Before the show, I heard an old lady (one of those grandaunts who come to see their grandnephews and grandnieces organise an event like this) praise the organisers and their school to the skies. Drama Comp on that count was as much about drama as it was about a set of youngsters from an institution, so credit is due to both. And as the two chairpersons of the show (Nilesh Wijesekera and Shalem Sumanthiran) informed us in their souvenir message (barring those obligatory clichés highlighting how much the attention they got from us means to them), “What we remember... [are] the paappu fights, dog and bone at Racecourse, [and the] long bonding sessions the committee has, more than the actual work we did.”
But then it was that “actual work” which caught, pushed, and chastened me. That’s natural, since I try not to confuse the work with the background of the organisers, the latter of which I am indifferent to (since it tends to colour my judgments). Not surprisingly, therefore, that is how Drama Comp came out successfully, for me and (I suspect) for everyone else who thronged the Wendt that night.

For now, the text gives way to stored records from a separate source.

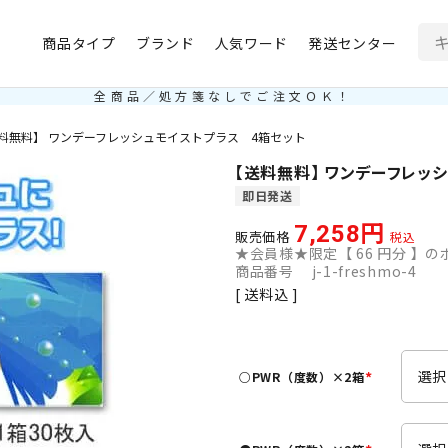
商品タイプ
ブランド
人気ワード
発送センター
全商品／処方箋なしでご注文ＯＫ！
料無料】 ワンデーフレッシュモイストプラス 4箱セット
【送料無料】 ワンデーフレッ
即日発送
7,258
販売価格
税込
★会員様★限定【
66
円分 】のポ
商品番号
j-1-freshmo-4
送料込
○PWR（度数）×2箱
(
必
須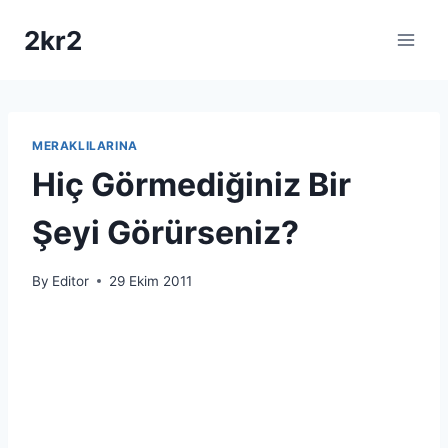
Skip
2kr2
to
content
MERAKLILARINA
Hiç Görmediğiniz Bir
Şeyi Görürseniz?
By
Editor
29 Ekim 2011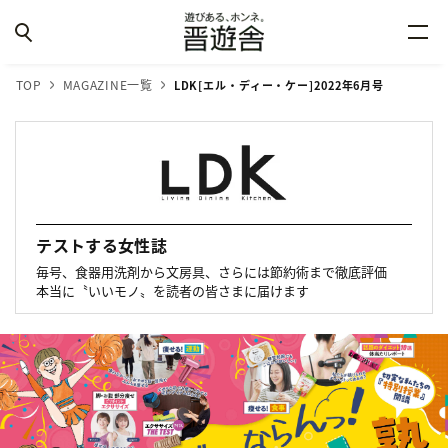
TOP
MAGAZINE一覧
LDK[エル・ディー・ケー]2022年6月号
テストする女性誌
毎号、食器用洗剤から文房具、さらには節約術まで徹底評価
本当に〝いいモノ〟を読者の皆さまに届けます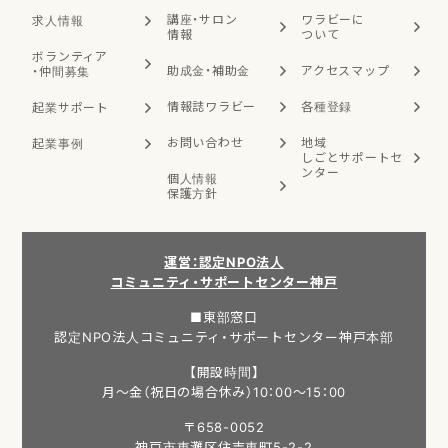
講座・サロン
ワラビーに
求人情報
情報
ついて
ボランティア
助成金・補助金
アクセスマップ
・
仲間募集
情報誌ワラビー
各種登録
起業サポート
お問い合わせ
地域
起業事例
しごと
サポートセ
ンター
個人情報
保護方針
運営：認定NPO法人
コミュニティ・サポートセンター神戸
■東部窓口
認定NPO法人コミュニティ・サポートセンター神戸本部
【開設時間】
月～金（祝日の場合休み）10：00～15：00
〒658-0052
神戸市東灘区住吉東町5-2-2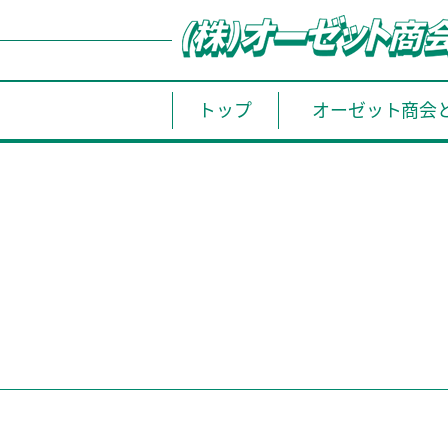
トップ
オーゼット商会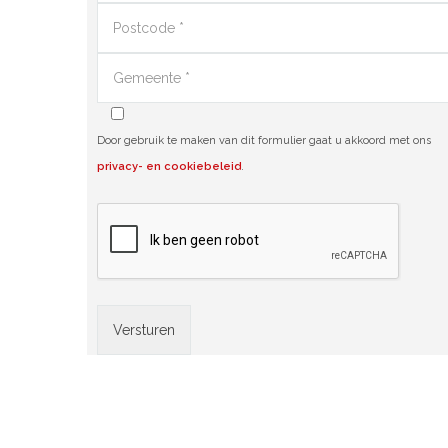
Door gebruik te maken van dit formulier gaat u akkoord met ons
privacy- en cookiebeleid
.
Alternative: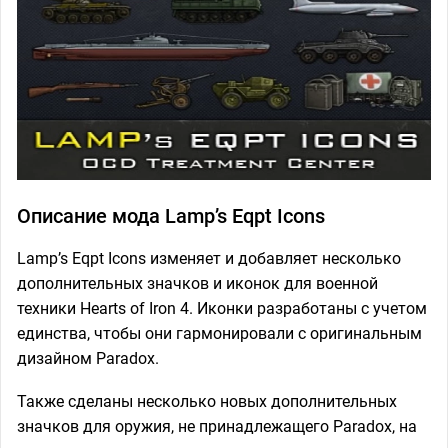
Описание мода Lamp’s Eqpt Icons
Lamp’s Eqpt Icons изменяет и добавляет несколько
дополнительных значков и иконок для военной
техники Hearts of Iron 4. Иконки разработаны с учетом
единства, чтобы они гармонировали с оригинальным
дизайном Paradox.
Также сделаны несколько новых дополнительных
значков для оружия, не принадлежащего Paradox, на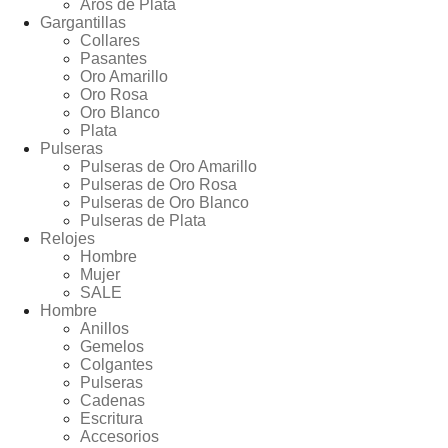
Aros de Plata
Gargantillas
Collares
Pasantes
Oro Amarillo
Oro Rosa
Oro Blanco
Plata
Pulseras
Pulseras de Oro Amarillo
Pulseras de Oro Rosa
Pulseras de Oro Blanco
Pulseras de Plata
Relojes
Hombre
Mujer
SALE
Hombre
Anillos
Gemelos
Colgantes
Pulseras
Cadenas
Escritura
Accesorios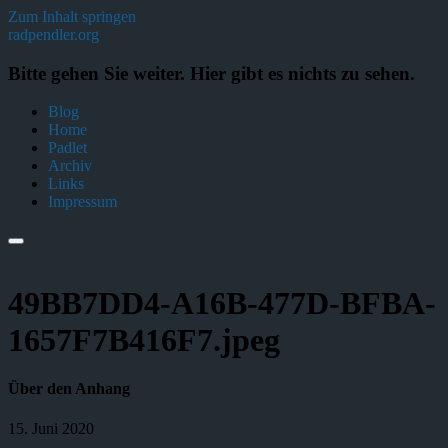
Zum Inhalt springen
radpendler.org
Bitte gehen Sie weiter. Hier gibt es nichts zu sehen.
Blog
Home
Padlet
Archiv
Links
Impressum
49BB7DD4-A16B-477D-BFBA-
1657F7B416F7.jpeg
Über den Anhang
15. Juni 2020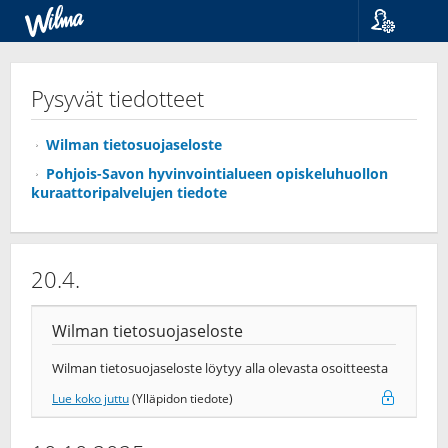
Kieli
Suomi
Pysyvät tiedotteet
Svenska
English
Wilman tietosuojaseloste
Pohjois-Savon hyvinvointialueen opiskeluhuollon
kuraattoripalvelujen tiedote
20.4.
Wilman tietosuojaseloste
Wilman tietosuojaseloste löytyy alla olevasta osoitteesta
Lue koko juttu
(Ylläpidon tiedote)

I admit that I am frustrated by the Sri Lankan theatre. The Sinhala theatre hides behind a barrage of clichés, metaphors, and symbols. The English theatre revels in a sense of aesthete refinement that comes out in school productions. Such productions are often painfully unaware of their own ideological limitations, which are sadly perpetuated by an esoteric circle of critics, relatives, and well-wishers.
But then that was why I was happy at the final results: not only was the Methodist College production the winner, but my favourite male performance (Lakshitha Edirisinghe, who intrigued me with his frown and his sour rage as Channa, the father in “I Know You”) and female performance (Thakshila Ellawala as Pete Galen in “Booby Trap”) were recognised as well. These were high points in an event that could have easily deteriorated with the self-praising, self-perpetuating thespian culture rooted in Colombo 7. It did not, thankfully, a fact that has as much to do with the organisation as it does with the productions.
I liked Drama Comp, consequently. I liked the acting and the actors. I liked the way it was organised and the fact that the organisers went that extra mile to get us hooked on to English theatre. Barring a few mistakes in the souvenir and the fact that the entire event dragged on until almost midnight, there was really nothing in it that one could censure. So yes, I liked it. Enough for me to say “Next year I want more!”